We'll perform four data quality checks to ensure the pipeline run as it expected:

- Checks if the dataframe is not empty.
- Checks if the dataframe has the expected ammount of columns. 
- Checks if the given keys are a unique key in the dataframe.
- Checks if the dataframe has the expected dtypes.

In [26]:
# Perform quality checks here
def quality_check(file, columns_num):
    df = spark.read.option("header",True).csv(file, inferSchema = True)
    if df.count()==0:
        raise ValueError("DataFrame is empty!")
    else:
        print("The dataframe is not empty.")
        
    if len(df.columns) == columns_num:
        print("The dataframe has the expected ammount of columns.")
    else:
        raise ValueError("The dataframe does not has the expected ammount of columns!")

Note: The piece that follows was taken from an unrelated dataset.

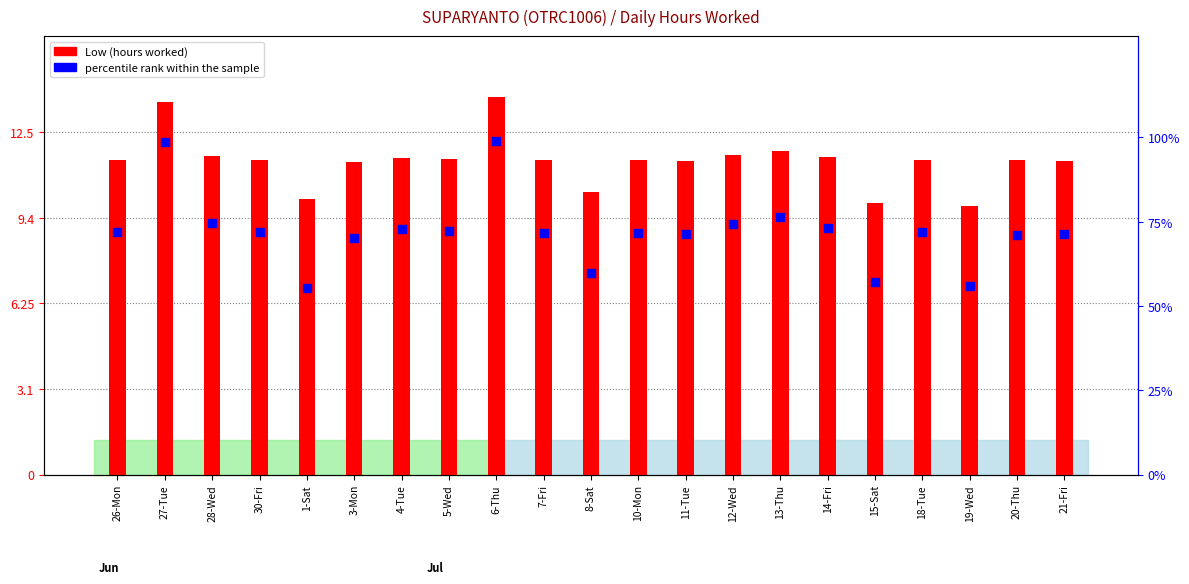

What are all the series names shown in the legend?

Low (hours worked), percentile rank within the sample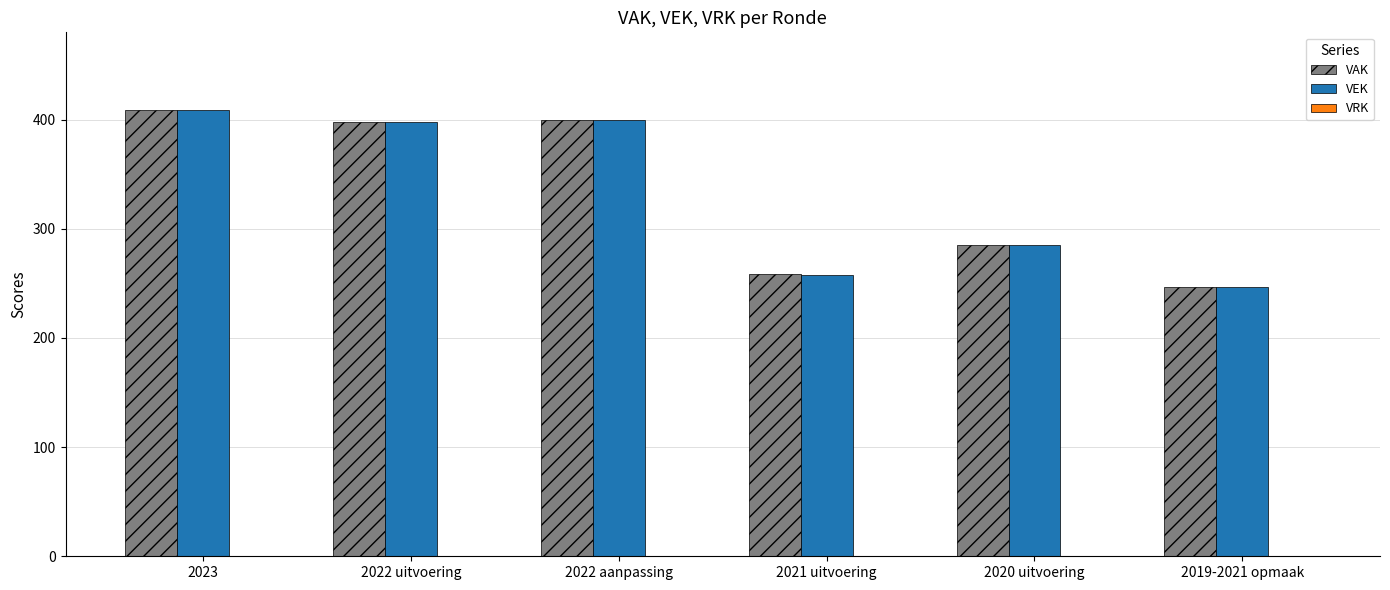

What is the total value across all series at 2020 uitvoering?

570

    print("File {}:".format(file)+"Quality Check Pass")

In [27]:
file = 'dimension_table_avg_country_temp.csv'
quality_check(file, columns_num=6)

The dataframe is not empty.
The dataframe has the expected ammount of columns.
File dimension_table_avg_country_temp.csv:Quality Check Pass


In [28]:
file = 'dimension_table_avg_city_temp.csv'
quality_check(file, columns_num=7)

The dataframe is not empty.
The dataframe has the expected ammount of columns.
File dimension_table_avg_city_temp.csv:Quality Check Pass


#### 4.3 Data dictionary 
The data dictionary file is in readme.

#### Step 5: Complete Project Write Up
* Clearly state the rationale for the choice of tools and technologies for the project.
* Propose how often the data should be updated and why.
* Write a description of how you would approach the problem differently under the following scenarios:
 * The data was increased by 100x.
     - Let us imagine we are deploying a AWS EMR Start Cluster instance .xlarge with its linearly scalable, we may simply add the number of clusters to increase the performance thus we will be able to adjust the size and number of clusters as we see fit. if the data increased by 100x, we can save data to S3 and switch from a .xlarg to .10xlarge. This one has 640 GiB should be be able to handle it. Another way is to split the data into smaller chunks that can run in parallel thus make the process faster and more efficient.  
 * The data populates a dashboard that must be updated on a daily basis by 7am every day.
     - The Airflow helps us monitored and scheduler the runtime to avoid running past the 7am. The output data must be stored in an accessible database or accessible in S3 allow the data to search every day  if there is new data coming. Assume the pipeline takes approximate 1h to run. Then a schedule should be set for running the pipeline every night at 5am leave a buffer of 1h or combination of Airflow + Spark + Apache Livy in EMR cluster so that Spark commands can be passed through an API interface.
 * The database needed to be accessed by 100+ people.
     -  Amazon Redshift Clusters are scaleable with elastic resize such that when ever the database or data warehouse runs the risk of not response the requests anymore, its performance could be increased to handle requests of the authorized 100+ people. Another way is with Amazon RDS, we can deploy scalable PostgreSQL DBs. Through AWS IAM features we can manage user access to our clusters. We could even use something like Amazon Cognito to manage user accounts. It allows us to create a custom sign-up + login page as well as a user management system.